Şayet bir ekip sanal olarak çalışmayı öğrenir ve geliştirirse paylaşılan fiziksel alan gücünü kaybeder. Bunun yerine, teknoloji bu paylaşılan alan hâline gelir. Tıpkı bir şirketin bir ofis alanı ve bir dinlenme alanı gibi.
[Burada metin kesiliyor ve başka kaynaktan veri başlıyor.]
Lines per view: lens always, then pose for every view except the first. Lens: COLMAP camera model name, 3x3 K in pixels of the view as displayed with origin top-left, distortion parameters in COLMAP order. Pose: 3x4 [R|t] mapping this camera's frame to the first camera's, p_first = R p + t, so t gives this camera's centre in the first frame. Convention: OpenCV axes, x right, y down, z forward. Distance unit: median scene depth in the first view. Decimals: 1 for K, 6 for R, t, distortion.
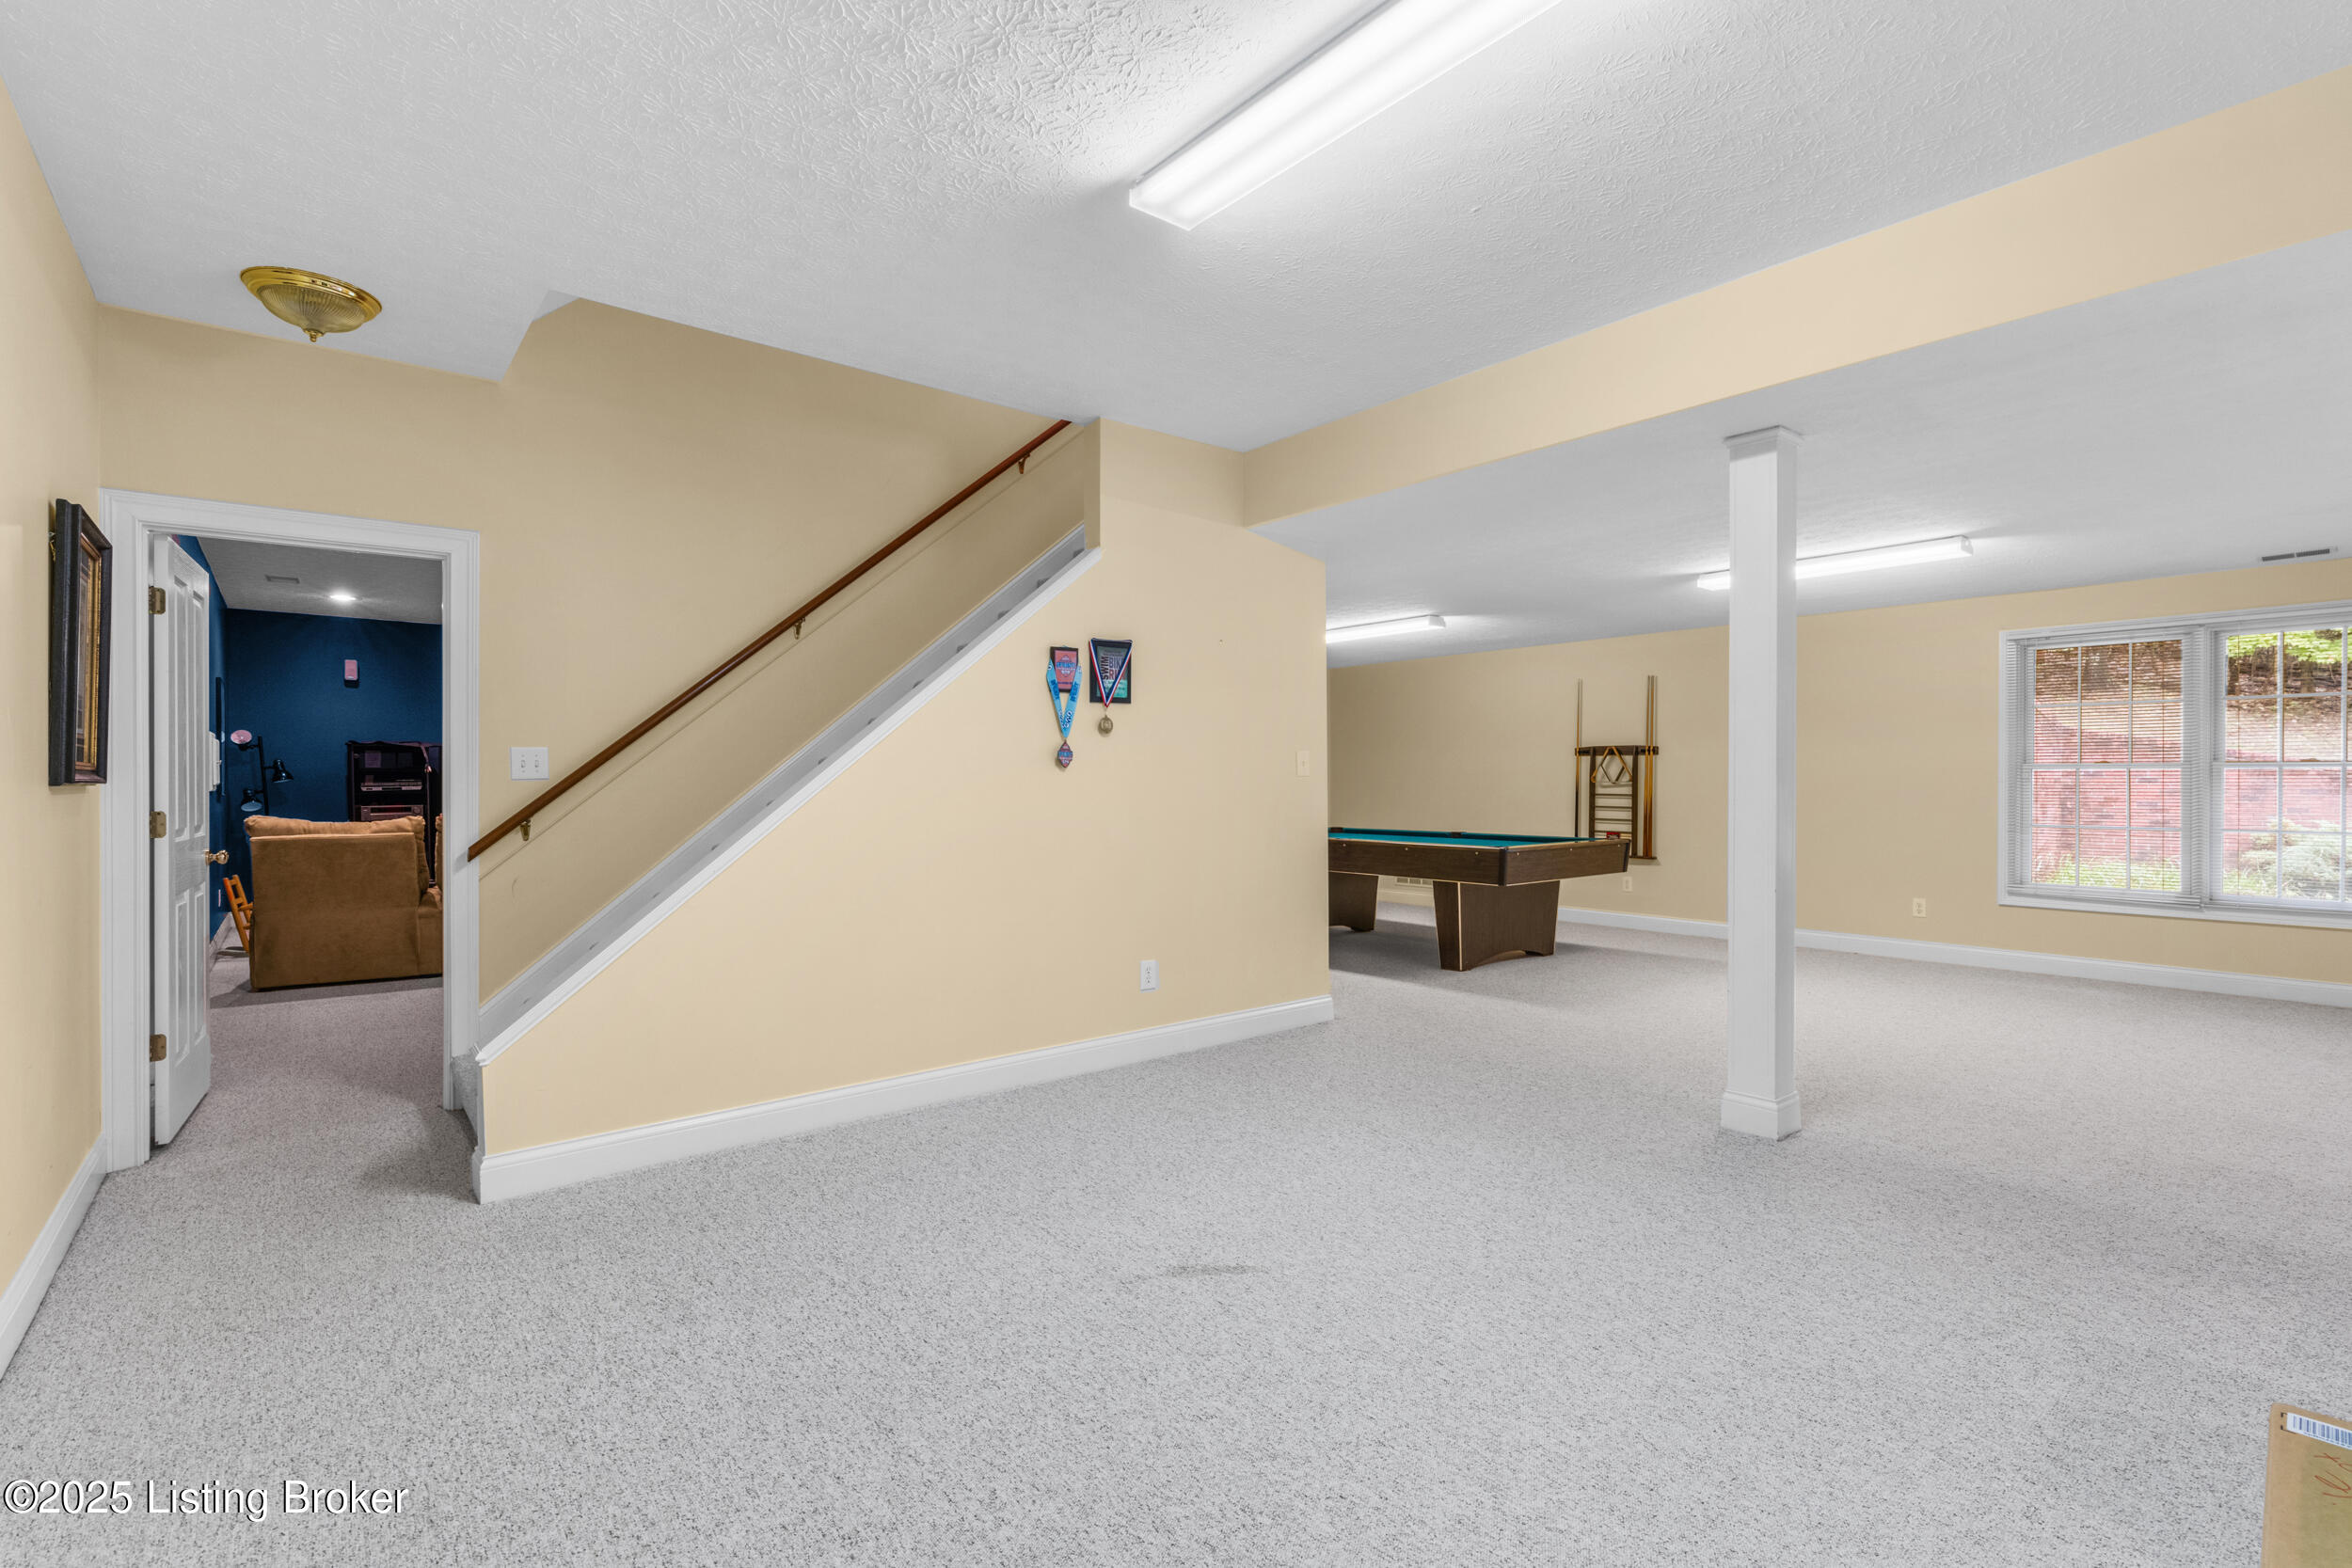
lens RADIAL K [[1061.0, 0, 1176.0], [0, 1061.0, 784.0], [0, 0, 1]] dist [-0.000473, -0.000022]
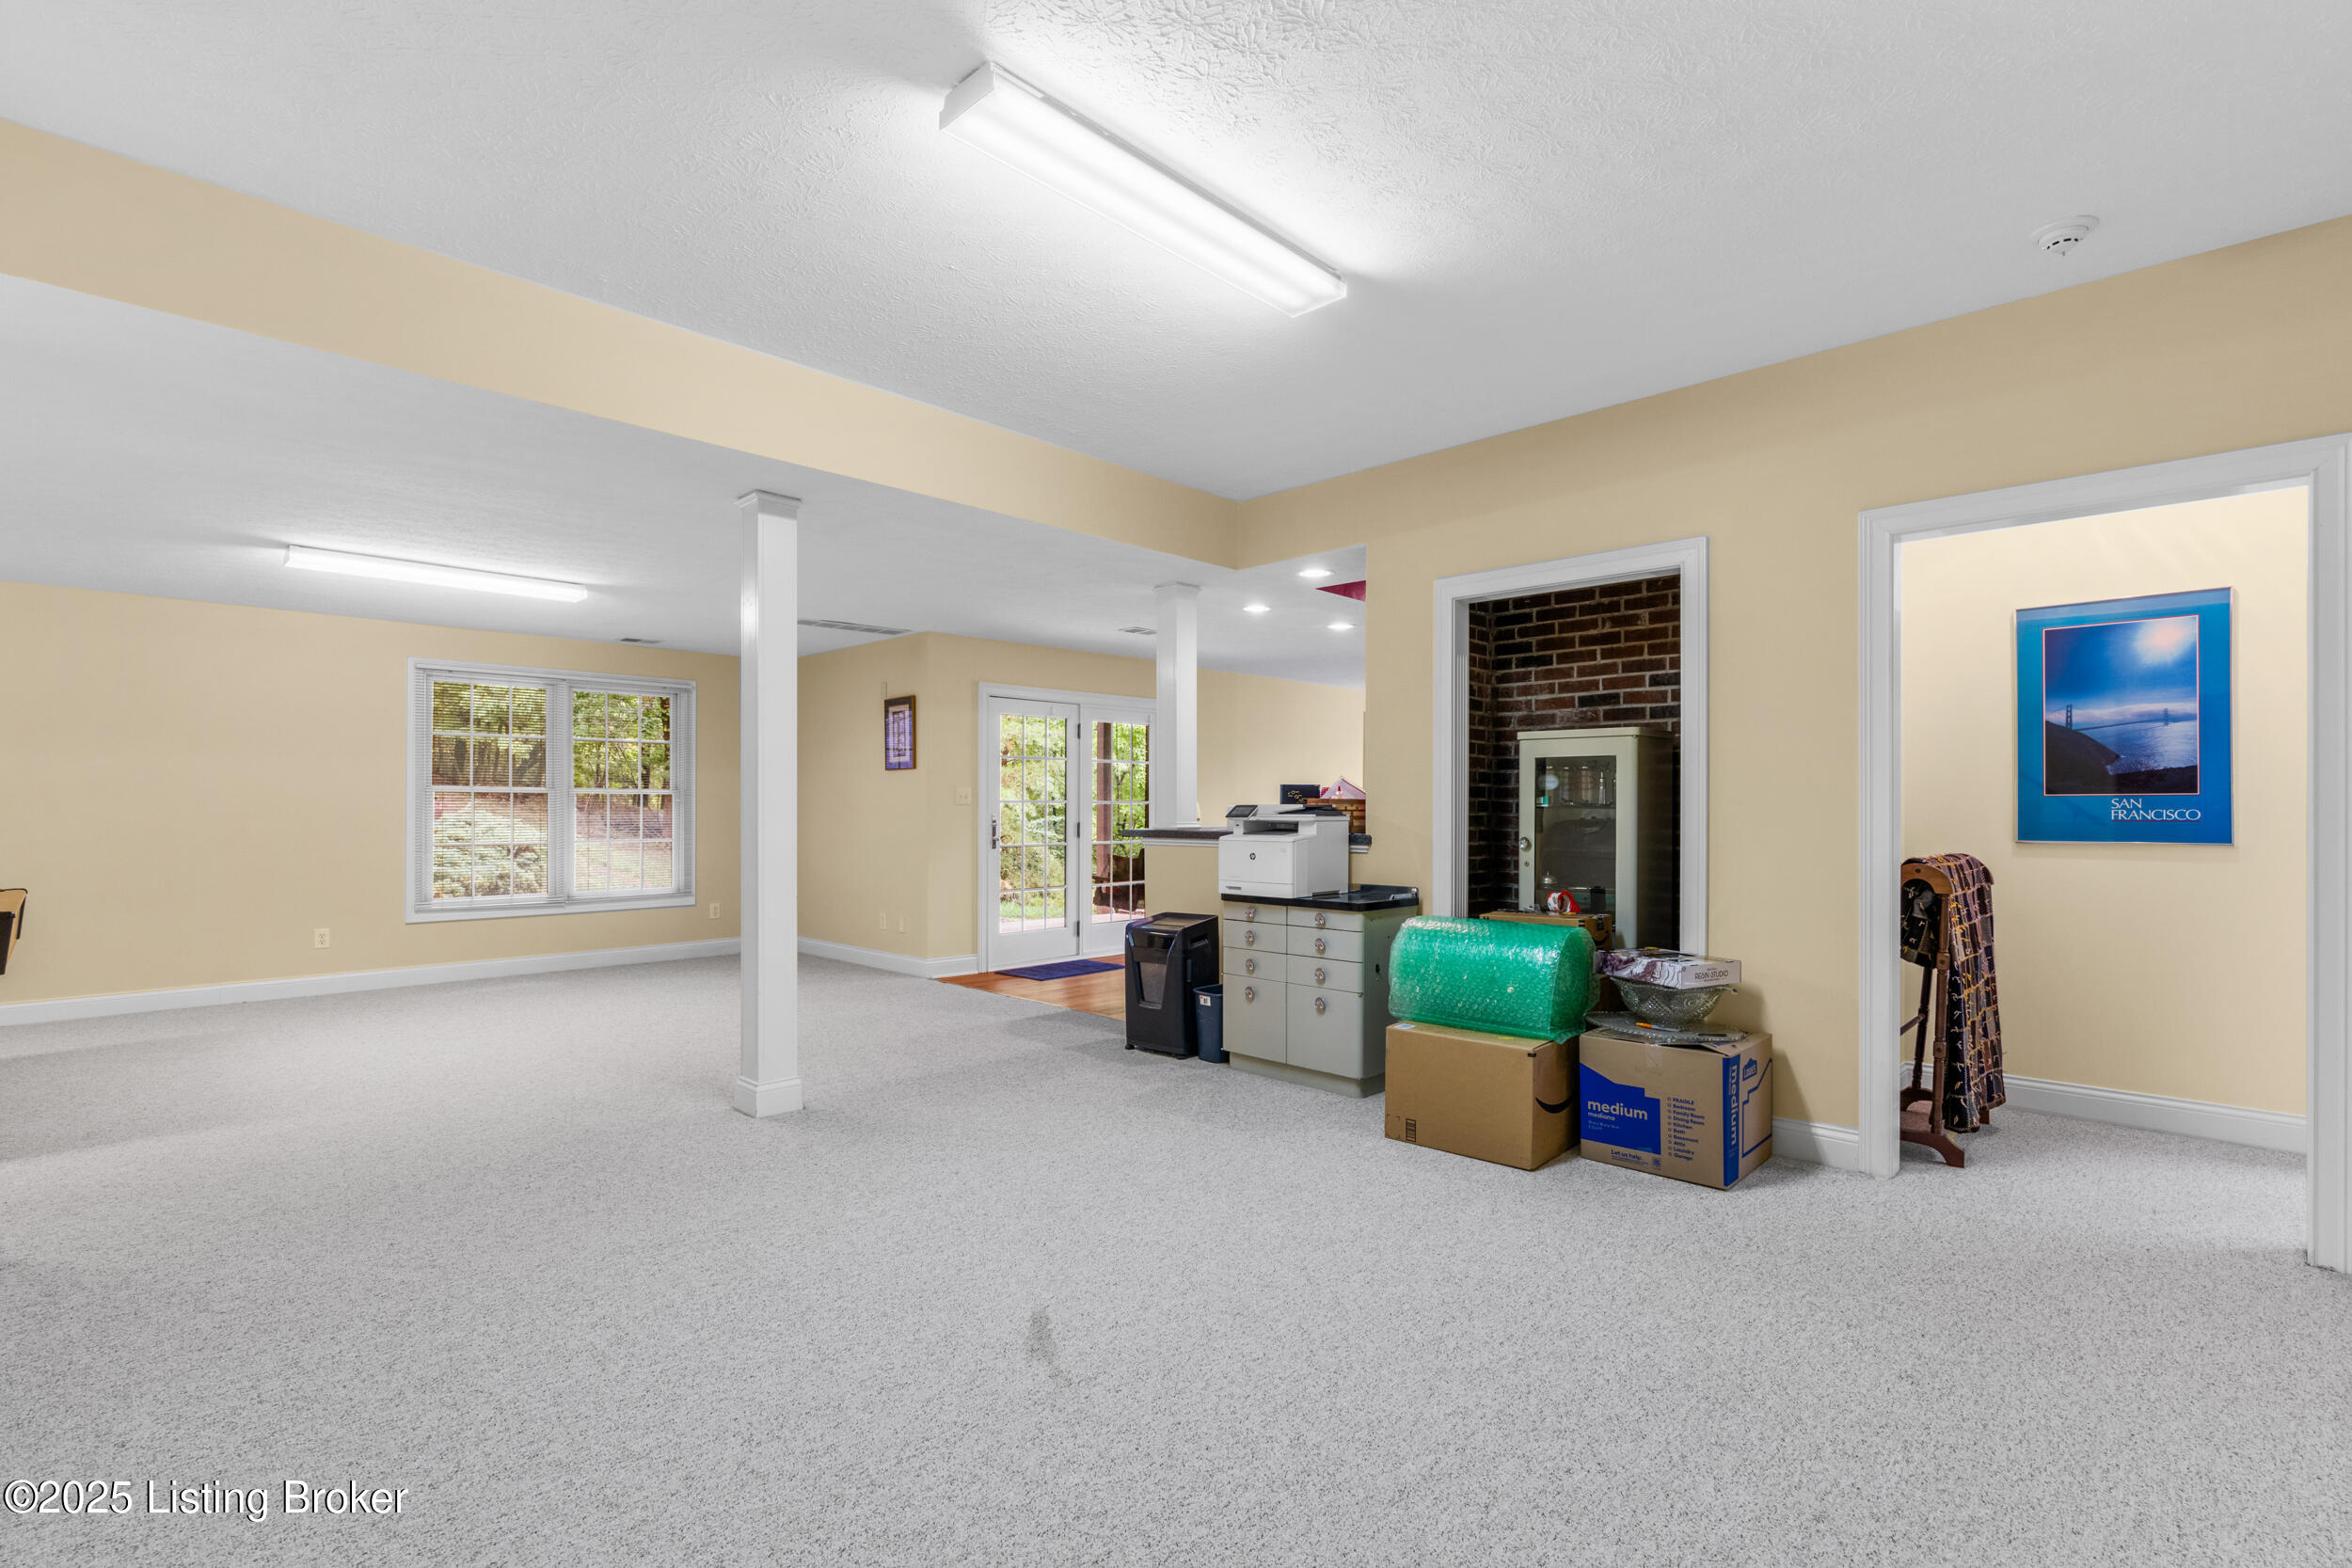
lens RADIAL K [[1077.6, 0, 1176.0], [0, 1077.6, 806.1], [0, 0, 1]] dist [0.000568, 0.000098]
pose [[-0.113918, 0.001323, 0.993489, -0.657423], [-0.000671, 0.999999, -0.001409, 0.001921], [-0.993490, -0.000827, -0.113917, 0.718355]]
Birçok şirketin yeni deneyim ettiği evden çalışmanın virüs tehlikesi ortadan kalktığında kurumlar tarafından tercih edilecek bir model olup olmayacağını zamanla göreceğiz ancak Türkiye’nin bu konuda daha kat edecek yolu olduğunu belirtmek gerek.

Yazımı Unilever CEO’su Alan Jope’nin 17 Mart 2020 tarihinde çalışanlara verdiği, bana da iyi gelen bir mesajla sonlandıracağım. Alan Jope diyor ki;

“Bunlar eşi görülmemiş zamanlar. Şimdi, her zamankinden daha sakin olmamız, becerikli olmamız ve en iyi yaptığımız işi yapmamız gerekiyor: birbirimizi desteklemeye, tüketicilerimizin değişen ihtiyaçlarını karşılamaya ve müşterilerimize hizmet etmeye odaklanın. Güvende kalın ve kendinize iyi bakın.”